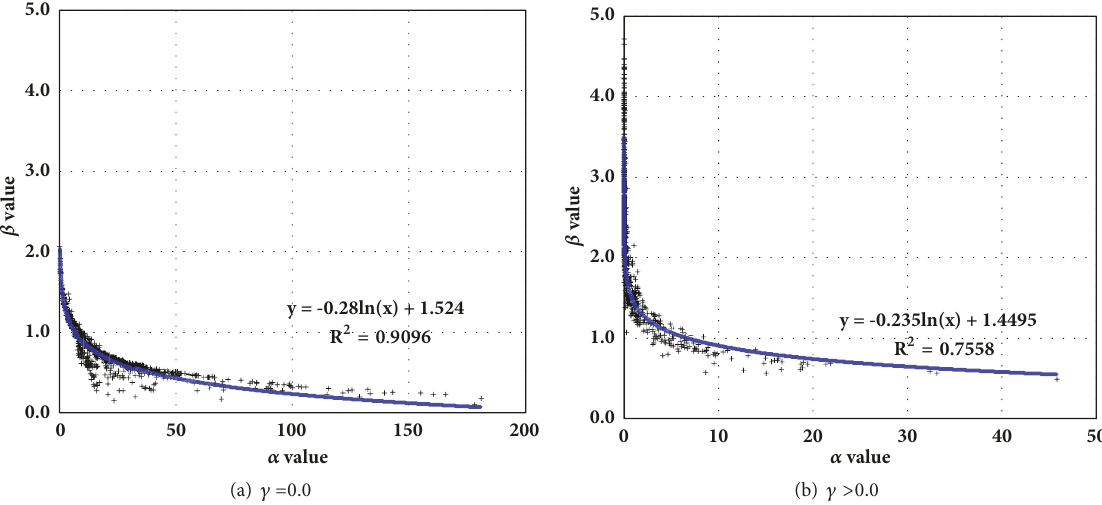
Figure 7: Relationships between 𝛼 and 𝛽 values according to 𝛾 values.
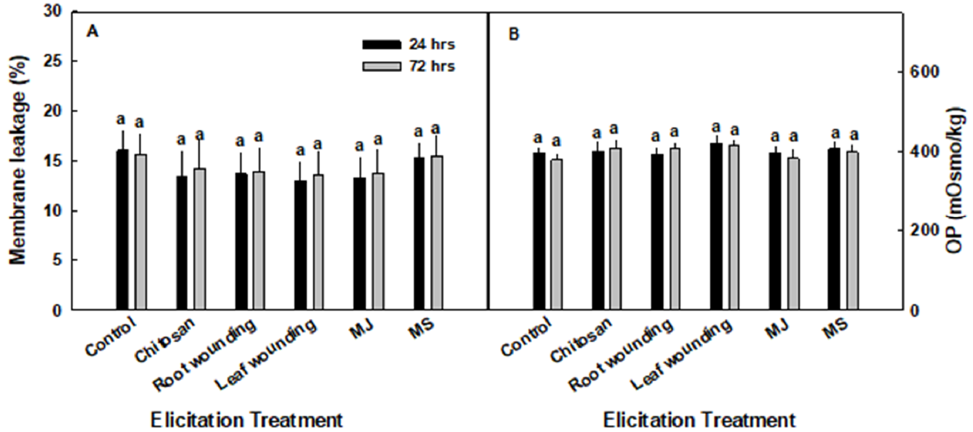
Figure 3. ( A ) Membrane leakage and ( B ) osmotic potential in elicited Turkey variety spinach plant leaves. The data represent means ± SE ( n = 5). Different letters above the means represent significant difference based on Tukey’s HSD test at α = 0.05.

◆ ◆ ◆ ◆

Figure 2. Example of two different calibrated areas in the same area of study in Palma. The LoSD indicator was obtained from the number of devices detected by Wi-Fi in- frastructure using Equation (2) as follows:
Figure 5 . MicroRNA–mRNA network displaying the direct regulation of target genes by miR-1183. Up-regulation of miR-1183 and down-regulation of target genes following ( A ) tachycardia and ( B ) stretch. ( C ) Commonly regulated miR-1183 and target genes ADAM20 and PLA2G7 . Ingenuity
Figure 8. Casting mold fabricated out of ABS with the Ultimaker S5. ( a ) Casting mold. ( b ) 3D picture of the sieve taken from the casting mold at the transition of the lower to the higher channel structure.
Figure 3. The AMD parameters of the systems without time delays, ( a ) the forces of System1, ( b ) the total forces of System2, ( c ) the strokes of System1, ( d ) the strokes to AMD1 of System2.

◆ ◆ ◆ ◆

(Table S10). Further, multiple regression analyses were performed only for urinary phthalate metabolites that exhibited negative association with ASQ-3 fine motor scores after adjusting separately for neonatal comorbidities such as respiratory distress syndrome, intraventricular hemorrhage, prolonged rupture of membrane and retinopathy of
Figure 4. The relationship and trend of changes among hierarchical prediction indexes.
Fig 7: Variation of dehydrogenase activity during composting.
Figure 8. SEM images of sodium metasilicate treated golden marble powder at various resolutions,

◆ ◆ ◆ ◆

From the data above, return exactly the lines from the one with "Figure 7: Relationships" up to and including the one with "Figure 3. ( A". Pictures do not go in the copy.

◆ Result of this task ◆
Figure 7: Relationships between 𝛼 and 𝛽 values according to 𝛾 values.
Figure 3. ( A ) Membrane leakage and ( B ) osmotic potential in elicited Turkey variety spinach plant leaves. The data represent means ± SE ( n = 5). Different letters above the means represent significant difference based on Tukey’s HSD test at α = 0.05.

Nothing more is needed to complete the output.